Dataset records:
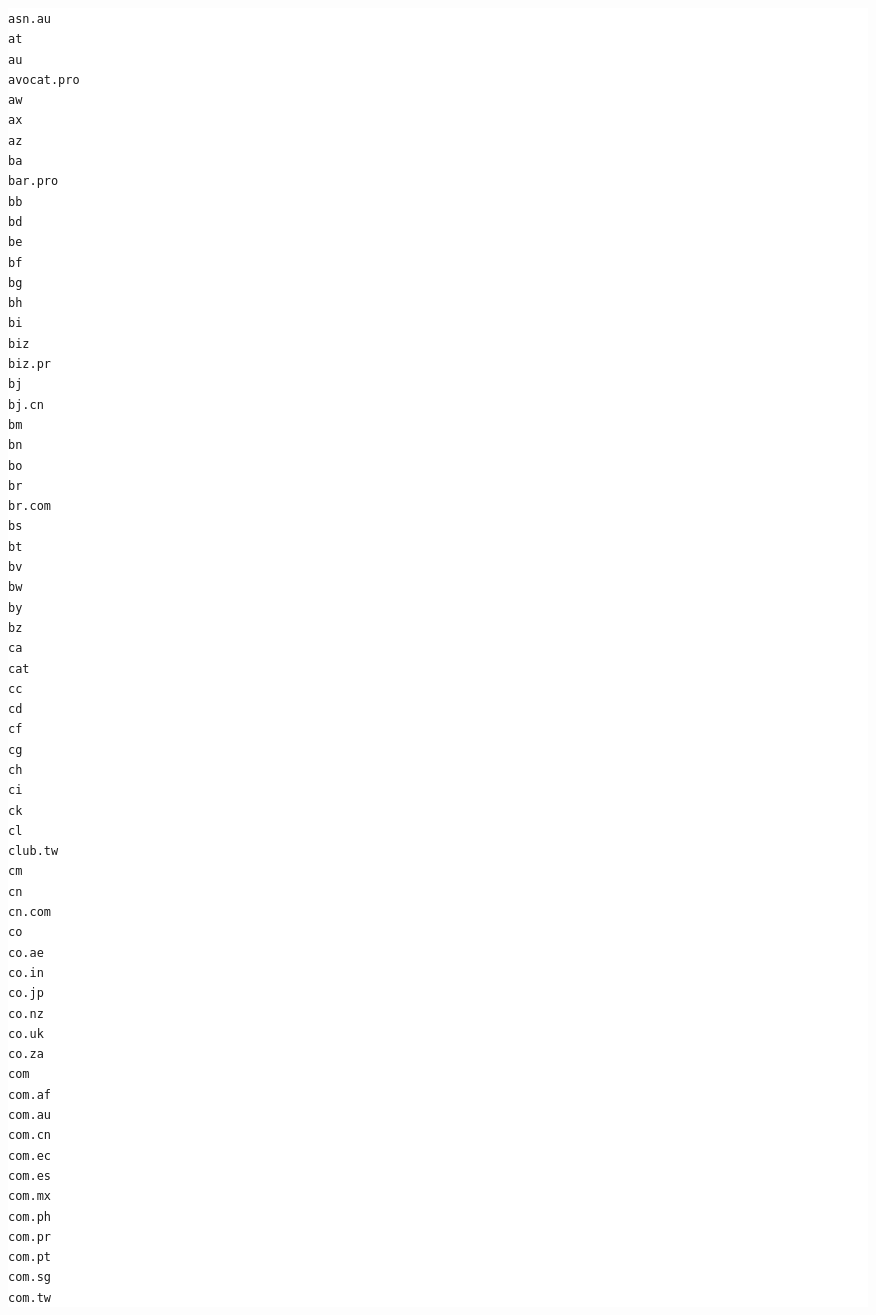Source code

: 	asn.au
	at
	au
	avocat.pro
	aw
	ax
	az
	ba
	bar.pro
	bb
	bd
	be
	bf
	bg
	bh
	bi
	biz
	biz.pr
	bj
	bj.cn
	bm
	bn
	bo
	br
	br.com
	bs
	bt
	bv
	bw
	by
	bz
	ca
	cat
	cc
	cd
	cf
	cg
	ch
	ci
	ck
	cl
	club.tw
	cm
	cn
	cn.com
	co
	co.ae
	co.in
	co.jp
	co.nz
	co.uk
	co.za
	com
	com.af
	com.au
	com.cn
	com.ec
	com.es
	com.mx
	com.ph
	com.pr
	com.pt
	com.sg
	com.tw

==

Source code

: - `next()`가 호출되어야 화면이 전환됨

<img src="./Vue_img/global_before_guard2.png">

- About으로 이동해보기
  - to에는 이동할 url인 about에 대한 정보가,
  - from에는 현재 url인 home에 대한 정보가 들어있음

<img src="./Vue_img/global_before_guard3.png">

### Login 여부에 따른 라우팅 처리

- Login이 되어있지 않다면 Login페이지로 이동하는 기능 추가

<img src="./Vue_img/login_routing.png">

Exercise goal: Gather every line of the data above that contains the string "url인". Case counts.

Response to the exercise:
  - to에는 이동할 url인 about에 대한 정보가,
  - from에는 현재 url인 home에 대한 정보가 들어있음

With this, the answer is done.